Trimble Navigation Limited provides positioning, wireless, and software technology solutions. The company?s Engineering and Construction segment offers site positioning systems, construction asset management services, software, and wireless and Internet-based site communications infrastructure solutions that improve productivity, accuracy, safety, and environmental impact in the entire construction process; and productivity solutions for the building construction sectors, as well as designs and markets handheld data collectors, productivity survey and mapping equipment, and data collection software for field use. Its Field Solutions segment provides guidance and positioning systems, automated application systems, and information management solutions to improve crop performance, profitability, and environmental quality; and handheld data collectors that gather information in the field. The company?s Mobile Solutions segment offers vehicle solutions, such as GPS receivers, business logic, sensor interfaces, and wireless modems; mobile worker solutions to automate service technician work in the field; and scheduling and dispatch solution, an enterprise software program to optimize scheduling and routing of field service technicians. Its Advanced Devices segment supplies global navigation satellite system modules (GNSS), licensing and complementary technologies, and GNSS-integrated sub-system solutions; supplies global positioning system receivers and embedded modules for aircraft navigation and timing applications; provides GPS-enabled cell phones for outdoor recreational activities; precision products that combine GNSS with inertial sensors; and ultra high frequency radio frequency identification reader modules, radio frequency identification readers, and design services.
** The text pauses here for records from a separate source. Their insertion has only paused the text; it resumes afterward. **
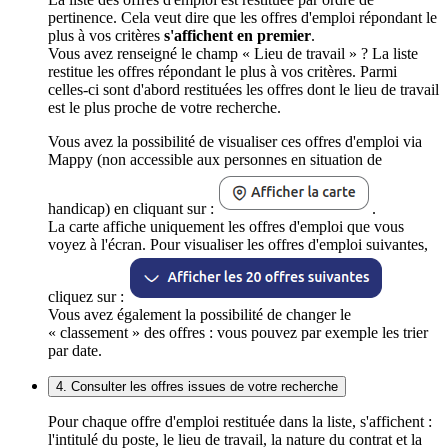
pertinence. Cela veut dire que les offres d'emploi répondant le
plus à vos critères
s'affichent en premier
.
Vous avez renseigné le champ « Lieu de travail » ? La liste
restitue les offres répondant le plus à vos critères. Parmi
celles-ci sont d'abord restituées les offres dont le lieu de travail
est le plus proche de votre recherche.
Vous avez la possibilité de visualiser ces offres d'emploi via
Mappy (non accessible aux personnes en situation de
handicap) en cliquant sur :
.
La carte affiche uniquement les offres d'emploi que vous
voyez à l'écran. Pour visualiser les offres d'emploi suivantes,
cliquez sur :
Vous avez également la possibilité de changer le
« classement » des offres : vous pouvez par exemple les trier
par date.
4. Consulter les offres issues de votre recherche
Pour chaque offre d'emploi restituée dans la liste, s'affichent :
l'intitulé du poste, le lieu de travail, la nature du contrat et la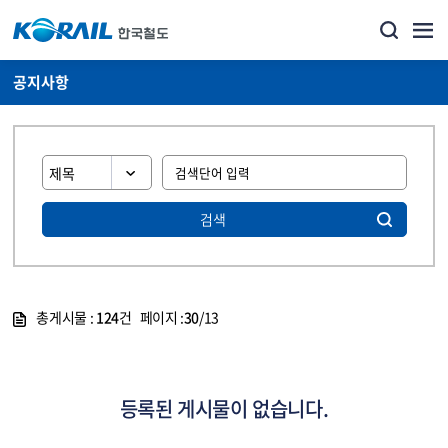
공지사항
검색
총게시물 :
124
건 페이지 :
30
/13
게시물 목록
뉴스·홍보_공지사항 목록 - 정보 제공
등록된 게시물이 없습니다.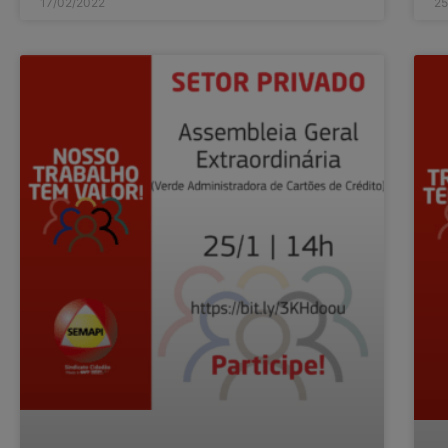
17/02/2022
25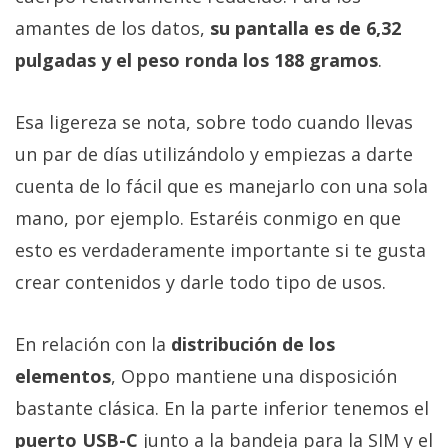
amantes de los datos,
su pantalla es de 6,32
pulgadas y el peso ronda los 188 gramos
.
Esa ligereza se nota, sobre todo cuando llevas
un par de días utilizándolo y empiezas a darte
cuenta de lo fácil que es manejarlo con una sola
mano, por ejemplo. Estaréis conmigo en que
esto es verdaderamente importante si te gusta
crear contenidos y darle todo tipo de usos.
En relación con la
distribución de los
elementos
, Oppo mantiene una disposición
bastante clásica. En la parte inferior tenemos el
puerto USB-C
junto a la bandeja para la SIM y el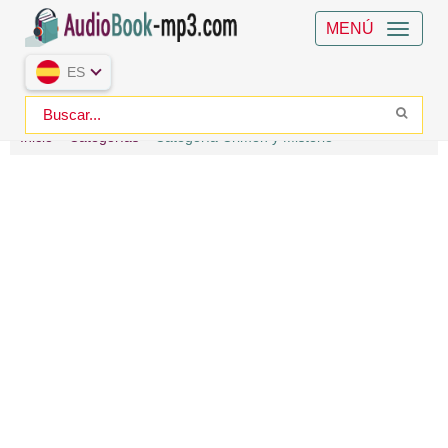
MENÚ
ES
Inicio
Categorías
Categoría Crimen y Misterio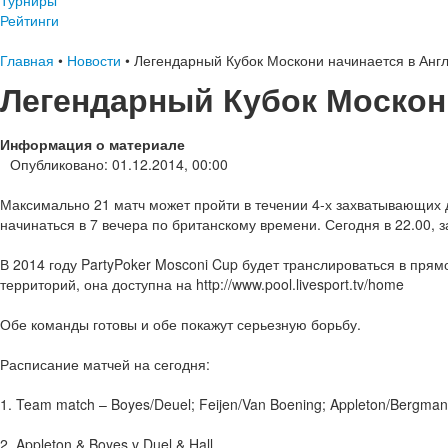
Турниры
Рейтинги
Главная
•
Новости
•
Легендарный Кубок Москони начинается в Анг
Легендарный Кубок Москон
Информация о материале
Опубликовано: 01.12.2014, 00:00
Максимально 21 матч может пройти в течении 4-х захватывающих 
начинаться в 7 вечера по британскому времени. Сегодня в 22.00, з
В 2014 году PartyPoker Mosconi Cup будет транслироваться в пря
территорий, она доступна на http://www.pool.livesport.tv/home
Обе команды готовы и обе покажут серьезную борьбу.
Расписание матчей на сегодня:
1. Team match – Boyes/Deuel; Feijen/Van Boening; Appleton/Bergman
2. Appleton & Boyes v Duel & Hall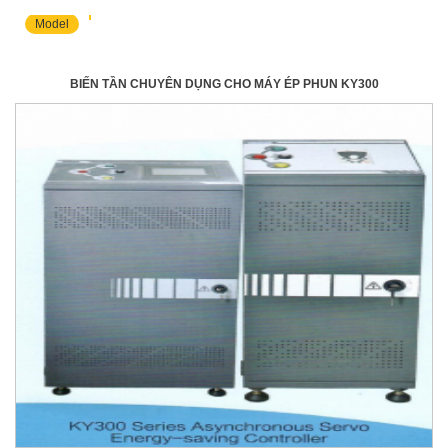
Model
BIẾN TẦN CHUYÊN DỤNG CHO MÁY ÉP PHUN KY300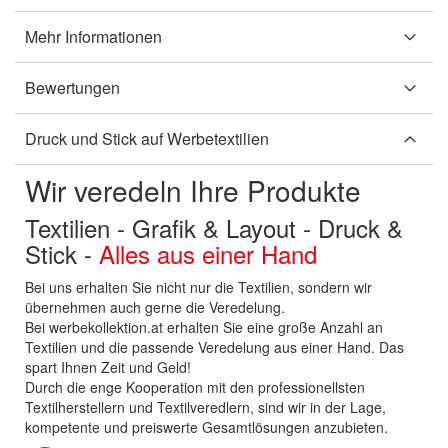
Mehr Informationen
Bewertungen
Druck und Stick auf Werbetextilien
Wir veredeln Ihre Produkte
Textilien - Grafik & Layout - Druck &
Stick -
Alles aus einer Hand
Bei uns erhalten Sie nicht nur die Textilien, sondern wir
übernehmen auch gerne die Veredelung.
Bei werbekollektion.at erhalten Sie eine große Anzahl an
Textilien und die passende Veredelung aus einer Hand. Das
spart Ihnen Zeit und Geld!
Durch die enge Kooperation mit den professionellsten
Textilherstellern und Textilveredlern, sind wir in der Lage,
kompetente und preiswerte Gesamtlösungen anzubieten.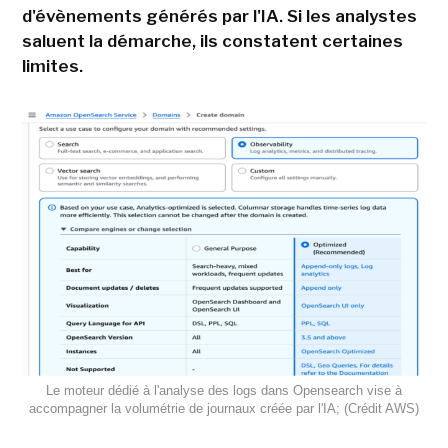
d'évènements générés par l'IA. Si les analystes
saluent la démarche, ils constatent certaines
limites.
Le moteur dédié à l'analyse des logs dans Opensearch vise à
accompagner la volumétrie de journaux créée par l'IA; (Crédit AWS)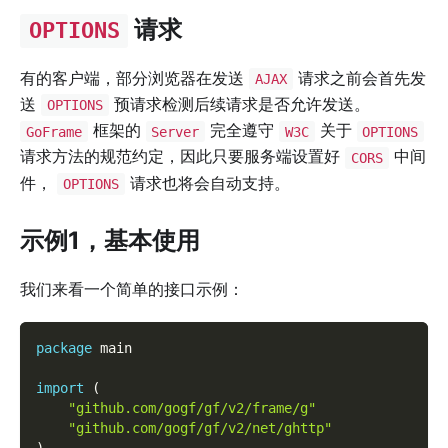
请求
OPTIONS
有的客户端，部分浏览器在发送
请求之前会首先发
AJAX
送
预请求检测后续请求是否允许发送。
OPTIONS
框架的
完全遵守
关于
GoFrame
Server
W3C
OPTIONS
请求方法的规范约定，因此只要服务端设置好
中间
CORS
件，
请求也将会自动支持。
OPTIONS
示例1，基本使用
我们来看一个简单的接口示例：
package
 main
import
(
"github.com/gogf/gf/v2/frame/g"
"github.com/gogf/gf/v2/net/ghttp"
)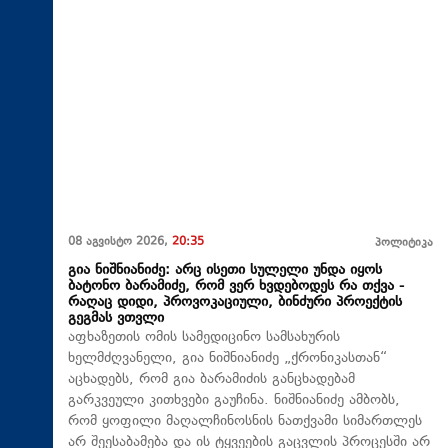
08 აგვისტო 2026,
20:35
პოლიტიკა
გია ნიშნიანიძე: არც ისეთი სულელი უნდა იყოს
ბატონო ბარამიძე, რომ ვერ ხვდებოდეს რა თქვა -
რაღაც დიდი, პროვოკაციული, ბინძური პროექტის
გეგმას ვთვლი
აფხაზეთის ომის სამედიცინო სამსახურის
ხელმძღვანელი, გია ნიშნიანიძე „ქრონიკასთან“
აცხადებს, რომ გია ბარამიძის განცხადებამ
გარკვეული კითხვები გაუჩინა. ნიშნიანიძე ამბობს,
რომ ყოფილი მაღალჩინოსნის ნათქვამი სიმართლეს
არ შეესაბამება და ის ტყვეების გაცვლის პროცესში არ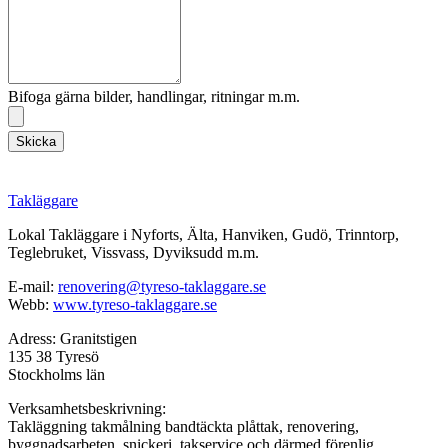
Bifoga gärna bilder, handlingar, ritningar m.m.
Skicka
Takläggare
Lokal Takläggare i Nyforts, Älta, Hanviken, Gudö, Trinntorp,
Teglebruket, Vissvass, Dyviksudd m.m.
E-mail:
renovering@tyreso-taklaggare.se
Webb:
www.tyreso-taklaggare.se
Adress: Granitstigen
135 38 Tyresö
Stockholms län
Verksamhetsbeskrivning:
Takläggning takmålning bandtäckta plåttak, renovering,
byggnadsarbeten, snickeri, takservice och därmed förenlig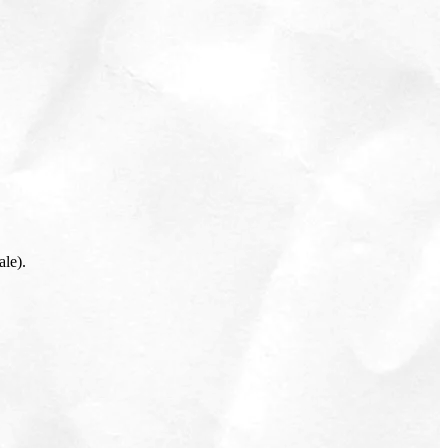
ale).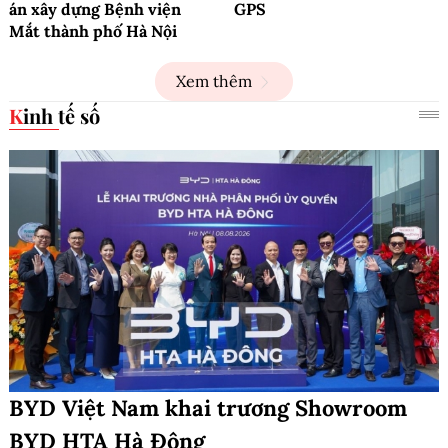
án xây dựng Bệnh viện
GPS
Mắt thành phố Hà Nội
Xem thêm
Kinh tế số
BYD Việt Nam khai trương Showroom
BYD HTA Hà Đông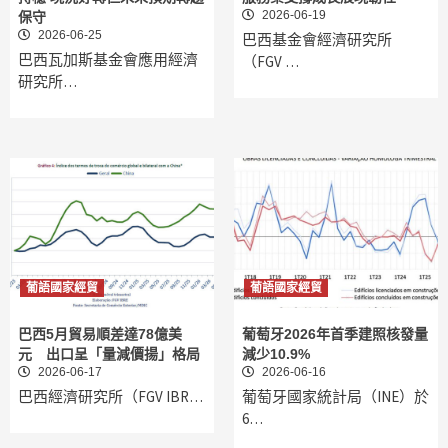
2026-06-19
保守
2026-06-25
巴西基金會經濟研究所
巴西瓦加斯基金會應用經濟
（FGV …
研究所…
葡語國家經貿
葡語國家經貿
巴西5月貿易順差達78億美
葡萄牙2026年首季建照核發量
元 出口呈「量減價揚」格局
減少10.9%
2026-06-17
2026-06-16
巴西經濟研究所（FGV IBR…
葡萄牙國家統計局（INE）於
6…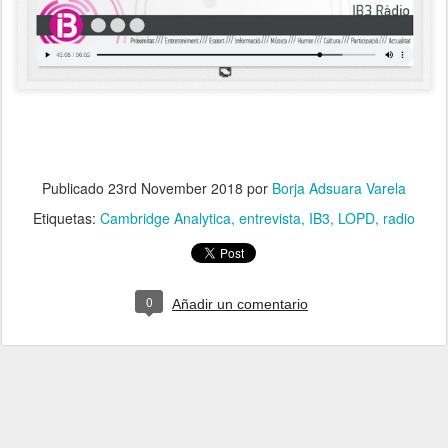
Publicado
23rd November 2018
por
Borja Adsuara Varela
Etiquetas:
Cambridge Analytica
entrevista
IB3
LOPD
radio
0
Añadir un comentario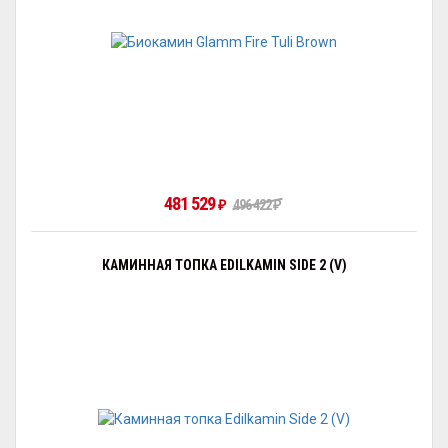
481 529
₽
496 422
₽
КАМИННАЯ ТОПКА EDILKAMIN SIDE 2 (V)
The company markets its products through dealers, distributors, and authorized representatives worldwide. Trimble Navigation Limited was founded in 1978 and is headquartered in Sunnyvale, California.

Advisors' Opinion:
  • [By Seth Jayson]

    Trimble Navigation (Nasdaq: TRMB  ) reported earnings on April 30. Here are the numbers you need to know.

    The 10-second takeaway
    For the quarter ended March 31 (Q1), Trimble Navigation missed estimates on revenues and beat expectations on earnings per share.

  • [By Rich Smith]

    Sunnyvale, Calif.-based Trimble (NASDAQ: TRMB  ) needs a new CFO.

    On Monday after close of trading, the maker of GPS products for industrial use announced that Chief Financial Officer Rajat Bahri has decided to take a job with a private equity firm, and will be leaving Trimble effective June 3.